> Problem to work on:
Starting at the first line of the data, please print exactly those lines through the one that holds "pinky tip: (441, 328)", omitting every picture.

[Extracted data entries]
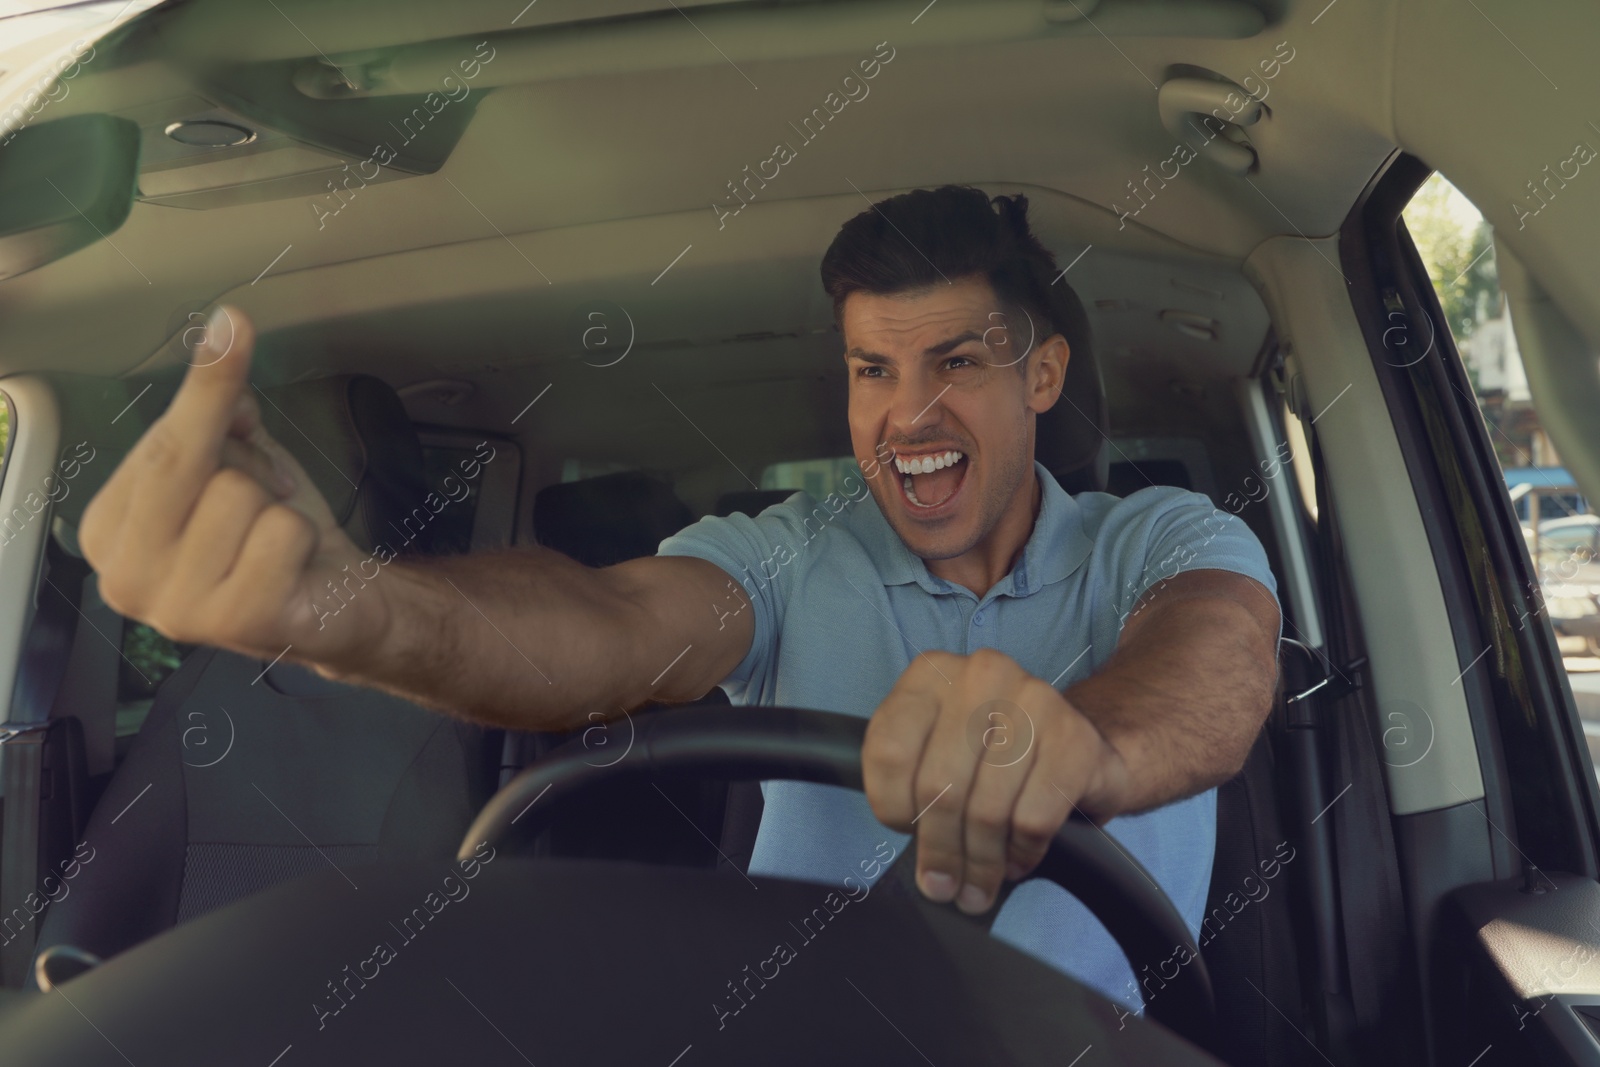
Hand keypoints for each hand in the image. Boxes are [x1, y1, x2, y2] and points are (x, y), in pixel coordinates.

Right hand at [80, 306, 379, 667]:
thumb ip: (216, 407)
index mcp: (108, 531)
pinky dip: (302, 537)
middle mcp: (125, 576)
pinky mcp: (235, 622)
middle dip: (245, 459)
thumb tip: (223, 332)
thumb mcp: (237, 461)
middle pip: (187, 461)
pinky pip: (280, 533)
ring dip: (277, 509)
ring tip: (276, 542)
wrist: (334, 601)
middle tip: (274, 485)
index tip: (236, 335)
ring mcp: (176, 607)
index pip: (156, 440)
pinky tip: (292, 567)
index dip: (211, 397)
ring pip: (239, 496)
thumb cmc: (271, 532)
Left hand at [862, 648, 1130, 914]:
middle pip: (939, 787)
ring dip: (980, 863)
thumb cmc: (995, 754)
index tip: (907, 832)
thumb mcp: (936, 751)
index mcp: (932, 674)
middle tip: (943, 885)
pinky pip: (1033, 819)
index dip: (892, 807)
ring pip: (986, 809)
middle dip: (939, 850)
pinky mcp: (1074, 739)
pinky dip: (1020, 853)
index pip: (889, 752)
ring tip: (978, 884)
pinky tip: (1016, 858)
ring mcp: (1033, 701)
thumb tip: (924, 867)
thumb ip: (912, 786)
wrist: (1079, 743)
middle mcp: (981, 676)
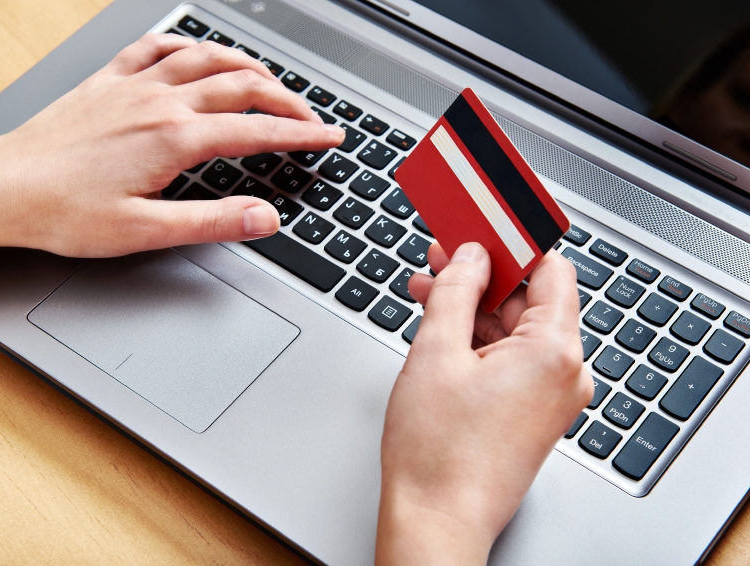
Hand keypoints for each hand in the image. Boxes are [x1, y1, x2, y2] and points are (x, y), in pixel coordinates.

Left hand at [0, 34, 344, 255]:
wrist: (4, 189)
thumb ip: (212, 222)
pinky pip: (157, 47)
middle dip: (287, 100)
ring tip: (272, 81)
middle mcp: (158, 102)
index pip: (256, 130)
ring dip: (247, 66)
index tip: (329, 138)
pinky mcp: (109, 81)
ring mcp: (133, 86)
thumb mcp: (146, 231)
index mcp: (173, 139)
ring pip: (206, 58)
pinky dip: (188, 45)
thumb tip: (264, 218)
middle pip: (242, 85)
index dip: (301, 135)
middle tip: (311, 118)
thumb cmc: (66, 213)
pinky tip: (199, 53)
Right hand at [376, 242, 591, 564]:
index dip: (511, 242)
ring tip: (430, 291)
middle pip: (529, 299)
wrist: (436, 519)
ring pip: (514, 329)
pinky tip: (441, 328)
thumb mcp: (435, 351)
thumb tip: (470, 255)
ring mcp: (549, 396)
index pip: (549, 270)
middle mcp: (563, 374)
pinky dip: (477, 339)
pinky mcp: (530, 412)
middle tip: (442, 254)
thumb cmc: (438, 453)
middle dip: (482, 274)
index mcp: (554, 352)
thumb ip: (456, 289)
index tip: (482, 224)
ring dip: (473, 307)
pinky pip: (509, 358)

> Task response:
Hand keypoints for each hand in the image. Boxes are [x1, y1, x2, y2] and points are (x, y), in pixel coordinates.

Right hand at [80, 306, 379, 667]:
thumb ip: (216, 407)
index mcp: (108, 531)
pinky dip: (302, 537)
middle mcp: (125, 576)
pinky mcp: (235, 622)
middle dip: (245, 459)
thumb tip: (223, 332)
thumb mcp: (237, 461)
middle pip: (187, 461)
pinky pip: (280, 533)
ring dip: (277, 509)
ring tip: (276, 542)
wrist: (334, 601)
middle tip: (274, 485)
index tip: (236, 335)
ring mcp: (176, 607)
index pip: (156, 440)
pinky tip: (292, 567)
index dip: (211, 397)
ring pip: (239, 496)
thumb cmc: (271, 532)
Left hand at [862, 648, 1130, 914]:
middle pip: (939, 787)
ring dip: (980, 863)
thumb cmc: (995, 754)
index tip: (907, 832)
thumb mcp: (936, 751)
index mcp: (932, 674)
middle tip: (943, 885)
pinky pip: (1033, 819)
index dip: (892, 807)
ring pip: (986, 809)
middle dip: (939, 850)
pinky mcp: (1074, 739)
pinky dip: (1020, 853)
index pip: (889, 752)
ring tip: (978, 884)
pinky tip: (1016, 858)
ring mcp: (1033, 701)
thumb tip: (924, 867)
thumb ip: (912, 786)
wrist: (1079, 743)
middle mcp: (981, 676)
Hand keypoints for each hand in the image. Boxes are [x1, y1, x2, y2] and points are (x, y), in pixel coordinates.

Left hand at [0, 34, 344, 255]:
wrist: (4, 189)
thumb ip: (212, 222)
pinky pip: (157, 47)
middle dip: (287, 100)
ring tip: (272, 81)
middle mcp: (158, 102)
index pip: (256, 130)
ring dip: (247, 66)
index tip: (329, 138)
pinky mcp: (109, 81)
ring mcp: (133, 86)
thumb mcp: (146, 231)
index mcp: (173, 139)
ring pip: (206, 58)
pinky dip: (188, 45)
thumb tip: (264, 218)
middle pip: (242, 85)
index dip: (301, 135)
middle tip: (311, 118)
thumb cmc: (66, 213)
pinky tip: (199, 53)
Right hand at [376, 242, 591, 564]:
index dip: (511, 242)
ring tip: (430, 291)
middle pip: (529, 299)
wrist: (436, 519)
ring pip: (514, 329)
pinky tip: (441, 328)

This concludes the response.